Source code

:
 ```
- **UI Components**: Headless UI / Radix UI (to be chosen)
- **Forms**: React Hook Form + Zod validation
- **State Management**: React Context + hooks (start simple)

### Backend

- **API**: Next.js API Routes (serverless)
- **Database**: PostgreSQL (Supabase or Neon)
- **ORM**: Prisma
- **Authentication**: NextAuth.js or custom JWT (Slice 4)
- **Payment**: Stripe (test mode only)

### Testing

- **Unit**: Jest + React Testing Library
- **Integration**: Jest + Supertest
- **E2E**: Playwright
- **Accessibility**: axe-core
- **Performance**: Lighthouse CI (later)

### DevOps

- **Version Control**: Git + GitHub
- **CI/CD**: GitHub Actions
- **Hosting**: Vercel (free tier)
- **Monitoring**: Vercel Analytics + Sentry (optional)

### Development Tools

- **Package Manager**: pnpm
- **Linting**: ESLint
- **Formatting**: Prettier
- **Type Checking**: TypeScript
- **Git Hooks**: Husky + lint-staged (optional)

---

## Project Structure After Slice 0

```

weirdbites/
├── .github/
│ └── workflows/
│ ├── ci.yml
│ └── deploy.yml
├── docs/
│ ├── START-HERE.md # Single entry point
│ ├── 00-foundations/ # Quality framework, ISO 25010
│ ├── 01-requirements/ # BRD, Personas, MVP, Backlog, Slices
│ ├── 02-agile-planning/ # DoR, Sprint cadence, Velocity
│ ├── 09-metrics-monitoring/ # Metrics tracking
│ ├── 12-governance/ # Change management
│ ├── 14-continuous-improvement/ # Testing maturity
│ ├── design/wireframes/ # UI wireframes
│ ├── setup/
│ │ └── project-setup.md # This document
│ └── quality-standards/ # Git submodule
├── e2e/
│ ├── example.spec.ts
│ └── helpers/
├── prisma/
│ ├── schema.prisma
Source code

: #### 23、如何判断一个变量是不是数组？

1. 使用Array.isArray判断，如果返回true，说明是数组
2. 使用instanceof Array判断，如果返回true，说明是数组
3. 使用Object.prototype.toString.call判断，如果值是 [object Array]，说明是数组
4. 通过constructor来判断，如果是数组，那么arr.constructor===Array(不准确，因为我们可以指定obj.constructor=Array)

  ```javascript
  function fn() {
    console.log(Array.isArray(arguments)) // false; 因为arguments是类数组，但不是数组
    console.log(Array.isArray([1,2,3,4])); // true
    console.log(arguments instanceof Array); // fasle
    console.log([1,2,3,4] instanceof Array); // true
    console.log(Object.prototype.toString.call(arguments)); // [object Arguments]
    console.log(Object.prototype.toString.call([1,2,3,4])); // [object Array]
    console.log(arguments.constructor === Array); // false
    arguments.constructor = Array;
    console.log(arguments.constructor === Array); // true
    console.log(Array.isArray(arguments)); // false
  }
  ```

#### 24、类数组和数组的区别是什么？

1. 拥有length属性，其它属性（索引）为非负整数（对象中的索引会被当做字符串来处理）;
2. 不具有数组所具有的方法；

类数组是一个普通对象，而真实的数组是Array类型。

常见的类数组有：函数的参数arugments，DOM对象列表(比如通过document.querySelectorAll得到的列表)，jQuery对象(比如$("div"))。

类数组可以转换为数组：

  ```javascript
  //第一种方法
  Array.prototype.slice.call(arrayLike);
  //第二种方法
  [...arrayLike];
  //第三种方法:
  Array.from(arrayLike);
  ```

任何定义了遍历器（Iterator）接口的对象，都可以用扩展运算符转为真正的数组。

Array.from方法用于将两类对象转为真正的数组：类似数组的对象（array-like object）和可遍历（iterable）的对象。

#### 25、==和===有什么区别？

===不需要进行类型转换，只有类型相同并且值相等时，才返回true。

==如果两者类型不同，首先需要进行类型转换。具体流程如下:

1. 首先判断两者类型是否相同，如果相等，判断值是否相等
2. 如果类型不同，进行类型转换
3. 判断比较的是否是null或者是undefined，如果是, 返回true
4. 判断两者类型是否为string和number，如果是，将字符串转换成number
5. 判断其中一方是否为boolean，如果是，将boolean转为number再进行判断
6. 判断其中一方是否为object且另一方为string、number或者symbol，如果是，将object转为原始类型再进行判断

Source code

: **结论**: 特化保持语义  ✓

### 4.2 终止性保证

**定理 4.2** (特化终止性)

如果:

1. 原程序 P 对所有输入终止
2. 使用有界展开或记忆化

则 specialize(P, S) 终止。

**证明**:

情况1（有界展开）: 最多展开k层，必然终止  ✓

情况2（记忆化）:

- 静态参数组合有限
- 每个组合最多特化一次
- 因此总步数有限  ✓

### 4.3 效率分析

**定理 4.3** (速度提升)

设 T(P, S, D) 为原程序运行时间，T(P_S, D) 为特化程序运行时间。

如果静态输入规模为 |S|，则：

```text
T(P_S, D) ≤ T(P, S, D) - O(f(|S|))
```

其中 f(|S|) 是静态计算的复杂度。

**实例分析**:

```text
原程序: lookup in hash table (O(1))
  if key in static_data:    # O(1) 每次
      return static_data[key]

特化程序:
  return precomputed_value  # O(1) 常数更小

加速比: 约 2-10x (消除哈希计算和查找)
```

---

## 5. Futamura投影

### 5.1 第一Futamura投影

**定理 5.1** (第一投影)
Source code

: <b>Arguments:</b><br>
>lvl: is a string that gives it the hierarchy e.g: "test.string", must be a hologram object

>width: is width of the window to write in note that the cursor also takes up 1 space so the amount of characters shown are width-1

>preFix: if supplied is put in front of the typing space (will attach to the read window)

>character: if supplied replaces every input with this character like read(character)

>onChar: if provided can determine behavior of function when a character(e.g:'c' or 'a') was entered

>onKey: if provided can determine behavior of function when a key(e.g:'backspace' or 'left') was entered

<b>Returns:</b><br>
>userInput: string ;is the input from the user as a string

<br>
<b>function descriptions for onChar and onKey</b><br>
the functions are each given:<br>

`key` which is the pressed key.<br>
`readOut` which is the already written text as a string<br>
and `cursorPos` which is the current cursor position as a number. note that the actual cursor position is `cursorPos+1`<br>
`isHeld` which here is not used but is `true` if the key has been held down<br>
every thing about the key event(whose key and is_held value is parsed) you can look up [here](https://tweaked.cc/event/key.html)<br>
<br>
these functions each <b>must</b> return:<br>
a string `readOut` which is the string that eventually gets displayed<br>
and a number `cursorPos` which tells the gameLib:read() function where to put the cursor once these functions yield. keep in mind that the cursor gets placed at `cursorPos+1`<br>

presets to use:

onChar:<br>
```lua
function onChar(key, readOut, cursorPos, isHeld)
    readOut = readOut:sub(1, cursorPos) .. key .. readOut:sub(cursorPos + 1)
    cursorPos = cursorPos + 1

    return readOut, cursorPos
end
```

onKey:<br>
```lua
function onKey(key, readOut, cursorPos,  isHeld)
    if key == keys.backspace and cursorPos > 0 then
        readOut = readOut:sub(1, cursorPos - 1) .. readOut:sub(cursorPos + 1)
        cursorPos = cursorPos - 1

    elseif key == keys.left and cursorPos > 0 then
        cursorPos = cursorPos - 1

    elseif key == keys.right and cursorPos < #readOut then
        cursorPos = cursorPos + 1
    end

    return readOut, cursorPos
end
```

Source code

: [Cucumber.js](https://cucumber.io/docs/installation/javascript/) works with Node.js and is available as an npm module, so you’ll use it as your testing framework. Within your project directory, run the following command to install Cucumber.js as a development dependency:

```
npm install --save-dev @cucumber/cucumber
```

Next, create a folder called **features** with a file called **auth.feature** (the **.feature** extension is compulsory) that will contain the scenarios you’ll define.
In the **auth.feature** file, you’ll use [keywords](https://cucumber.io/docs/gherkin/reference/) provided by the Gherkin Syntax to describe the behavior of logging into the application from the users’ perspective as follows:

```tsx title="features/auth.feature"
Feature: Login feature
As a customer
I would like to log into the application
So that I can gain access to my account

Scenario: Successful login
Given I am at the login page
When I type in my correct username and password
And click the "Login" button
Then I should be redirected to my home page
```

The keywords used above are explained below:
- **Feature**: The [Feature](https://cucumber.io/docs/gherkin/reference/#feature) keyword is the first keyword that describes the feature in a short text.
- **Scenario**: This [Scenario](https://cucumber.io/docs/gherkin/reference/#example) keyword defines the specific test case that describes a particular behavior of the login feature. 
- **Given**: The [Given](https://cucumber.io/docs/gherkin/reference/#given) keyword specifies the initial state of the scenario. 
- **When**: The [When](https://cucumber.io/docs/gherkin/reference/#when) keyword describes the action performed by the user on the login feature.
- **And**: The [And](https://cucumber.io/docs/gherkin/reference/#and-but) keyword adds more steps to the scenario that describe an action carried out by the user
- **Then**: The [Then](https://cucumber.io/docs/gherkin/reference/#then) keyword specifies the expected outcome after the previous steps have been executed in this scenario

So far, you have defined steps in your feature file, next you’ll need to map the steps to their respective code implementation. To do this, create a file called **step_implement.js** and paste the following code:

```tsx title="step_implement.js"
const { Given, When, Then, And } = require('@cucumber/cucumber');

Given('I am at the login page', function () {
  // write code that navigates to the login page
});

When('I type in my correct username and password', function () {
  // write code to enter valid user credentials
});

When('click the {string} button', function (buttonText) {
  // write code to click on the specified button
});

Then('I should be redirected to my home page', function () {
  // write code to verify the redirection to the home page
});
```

◆ PROBLEM DETAILS
Look above for the line holding "Array.from方法用于", then set down exactly that line and every line after it up to and including the line holding "or 'a') was entered", with nothing else.

◆ COMPLETED EXERCISE
Array.from方法用于将两类对象转为真正的数组：类似数组的对象（array-like object）和可遍历（iterable）的对象。

#### 25、==和===有什么区别？

===不需要进行类型转换，只有类型相同并且值相等时，才返回true。

==如果两者类型不同，首先需要进行类型转换。具体流程如下:

1. 首先判断两者类型是否相同，如果相等，判断值是否相等
2. 如果类型不同，进行类型转换
3. 判断比较的是否是null或者是undefined，如果是, 返回true
4. 判断两者类型是否为string和number，如果是，将字符串转换成number
5. 判断其中一方是否为boolean，如果是，将boolean转为number再进行判断
6. 判断其中一方是否为object且另一方为string、number或者symbol，如果是，将object转为原始类型再进行判断

Source code

: **结论**: 特化保持语义  ✓

### 4.2 终止性保证

**定理 4.2** (特化终止性)

如果:

1. 原程序 P 对所有输入终止
2. 使用有界展开或记忆化

则 specialize(P, S) 终止。

**证明**:

情况1（有界展开）: 最多展开k层，必然终止  ✓

情况2（记忆化）:

- 静态参数组合有限
- 每个组合最多特化一次
- 因此总步数有限  ✓

### 4.3 效率分析

**定理 4.3** (速度提升)

设 T(P, S, D) 为原程序运行时间，T(P_S, D) 为特化程序运行时间。

如果静态输入规模为 |S|，则：

```text
T(P_S, D) ≤ T(P, S, D) - O(f(|S|))
```

其中 f(|S|) 是静态计算的复杂度。

**实例分析**:

```text
原程序: lookup in hash table (O(1))
  if key in static_data:    # O(1) 每次
      return static_data[key]

特化程序:
  return precomputed_value  # O(1) 常数更小

加速比: 约 2-10x (消除哈希计算和查找)
```

---

## 5. Futamura投影

### 5.1 第一Futamura投影

**定理 5.1** (第一投影)
Source code

: <b>Arguments:</b><br>
>lvl: is a string that gives it the hierarchy e.g: "test.string", must be a hologram object

>width: is width of the window to write in note that the cursor also takes up 1 space so the amount of characters shown are width-1

>preFix: if supplied is put in front of the typing space (will attach to the read window)

>character: if supplied replaces every input with this character like read(character)

>onChar: if provided can determine behavior of function when a character(e.g:'c' or 'a') was entered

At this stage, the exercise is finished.